Species: Sorbus aria ‘Magnifica’ – ‘Mehlbeere’
Godfather: Lutheran Church Missouri Synod, United States of America
Planted by Reverend Samuel Nafzger
Bishop: Präsident Rev. Matthew Harrison
biblical vote: John 15, 5: “I am the vine; you are the branches. Whoever abides in me and I in him, he it is that bears much fruit, for apart from me you can do nothing.”
The LCMS through the International Luther Society of Wittenberg (ILSW) is planning a Luther study center and guest / welcome center in Wittenberg at the Old Latin School across from the City Church, where Luther preached (pictured above). It is hoped the center will be completed in time for the 2017 celebration. The Lutheran World Federation (LWF) also has established a center in Wittenberg, called LWB-Zentrums.

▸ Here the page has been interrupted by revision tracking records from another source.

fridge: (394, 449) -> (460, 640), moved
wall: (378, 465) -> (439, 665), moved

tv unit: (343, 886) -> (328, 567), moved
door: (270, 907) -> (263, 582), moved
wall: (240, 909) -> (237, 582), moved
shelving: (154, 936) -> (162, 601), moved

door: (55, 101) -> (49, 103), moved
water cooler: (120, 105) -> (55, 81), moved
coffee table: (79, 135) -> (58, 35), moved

Marta Lane and Rev. Jason Lane are with Dr. Prof. Oswald Bayer, one of the foremost Luther scholars alive today. The International Congress for Luther Studies provides the opportunity to visit and discuss Luther scholarship. Both Rev. Dr. Roland Zeigler of Concordia Theological Seminary in Fort Wayne and Rev. Jonathan Mumme of Westfield House in Cambridge, England, studied under Dr. Bayer.

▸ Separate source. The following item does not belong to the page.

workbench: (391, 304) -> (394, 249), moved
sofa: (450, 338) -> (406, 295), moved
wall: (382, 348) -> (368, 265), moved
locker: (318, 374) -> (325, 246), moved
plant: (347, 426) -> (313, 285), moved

Dr. Gerhard Bode from Concordia Seminary St Louis, Dr. Christopher Brown, Associate Professor of History at Boston University, LCMS church member and general editor to CPH’s Luther’s Works, and Dr. Albert Collver discuss Martin Luther’s doctrine of creation and his “heroic prayer” for Melanchthon.
Delegates listening to one of the final lectures at the 12th International Congress for Luther Studies.
The time in Helsinki at the 12th International Congress for Luther Studies has been very good and profitable. The conversation among scholars is very helpful in that the “topics” chosen for Luther research are a reflection of societal challenges. Luther scholars reach back into the writings of Martin Luther to seek enlightenment on contemporary issues. A popular word at the Luther Congress was “re-Contextualization.” As with the US Constitution and the Holy Scriptures, people tend toward different hermeneutical approaches to texts: such as a literal and historical reading to a revisionist approach that looks to what (in this case) Luther said in his day and ponders how he might have said it differently today. For instance, some hold to how the proper distinction between Law and Gospel was a major consideration for Luther’s approach, while others believe there are new and better paradigms to Law and Gospel, such as two kinds of righteousness. For example, Dr. Christine Helmer presented on “Teaching Theology with Luther.” She held that Luther’s distinction between Law and Gospel falls “flat footed” in the modern age. In contrast, Dr. Mark Mattes’ paper, “Luther’s Use of Philosophy,” held that the proper distinction between Law and Gospel governed Luther’s appropriation and use of philosophy. Dr. Mattes said,”At best, philosophy can function as a third use of the Law. At worst, it can destroy faith.”
The lectures, sectionals, and conversations were very stimulating and helpful for further thought and discussion.
– Posted by Rev. Dr. Albert Collver, LCMS Director of Church Relations on 10 August 2012 in Helsinki, Finland.